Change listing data
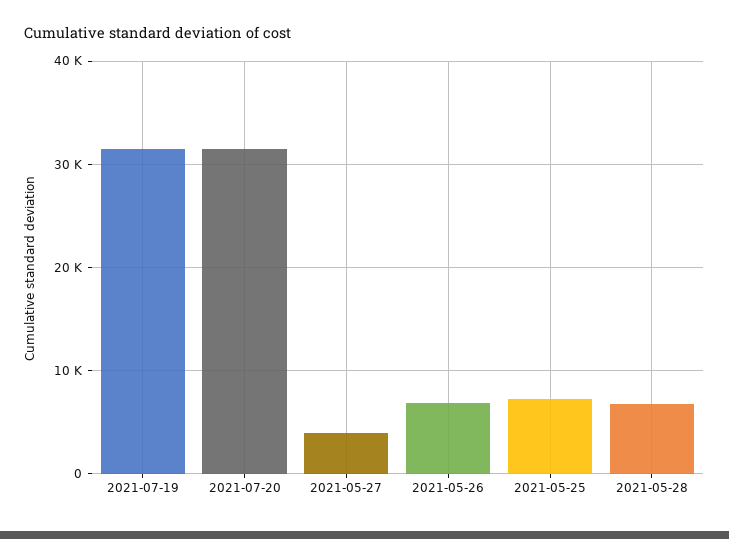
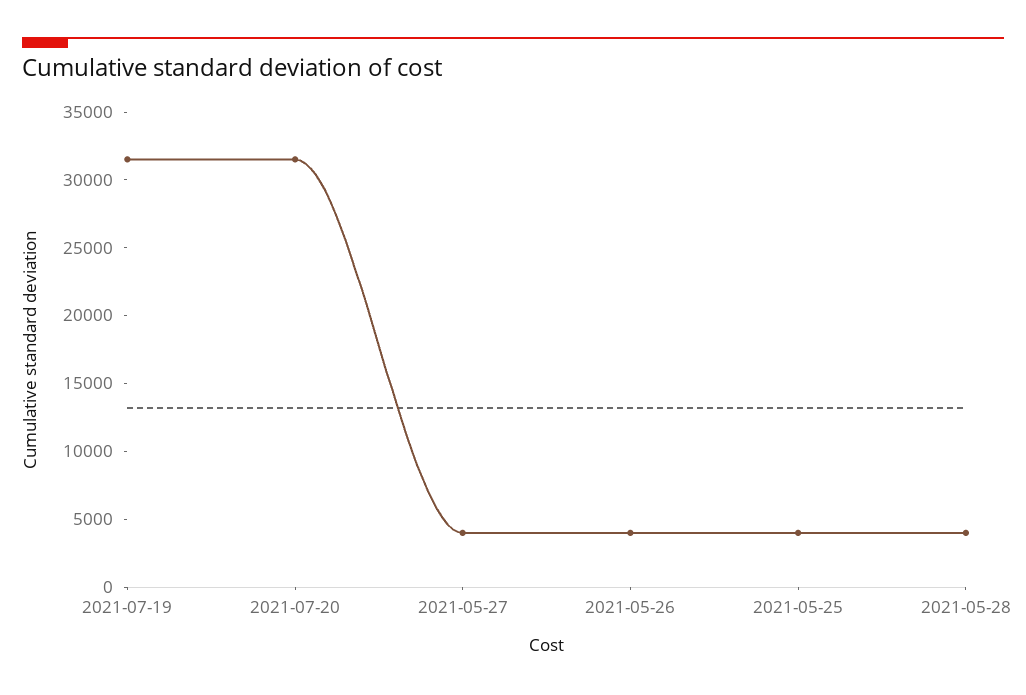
  {
    "2021-07-19": 32000,
    "2021-07-20": 32000,
    "2021-05-27": 4000,
-   "2021-05-26": 7000,
+   "2021-05-26": 4000,
-   "2021-05-25": 7000,
+   "2021-05-25": 4000,
-   "2021-05-28": 7000
+   "2021-05-28": 4000
  }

Work instructions → Every entry must be retyped exactly, with the pictures removed.

Solution to this problem →
  {
    "2021-07-19": 32000,
    "2021-07-20": 32000,
    "2021-05-27": 4000,
-   "2021-05-26": 7000,
+   "2021-05-26": 4000,
-   "2021-05-25": 7000,
+   "2021-05-25": 4000,
-   "2021-05-28": 7000
+   "2021-05-28": 4000
  }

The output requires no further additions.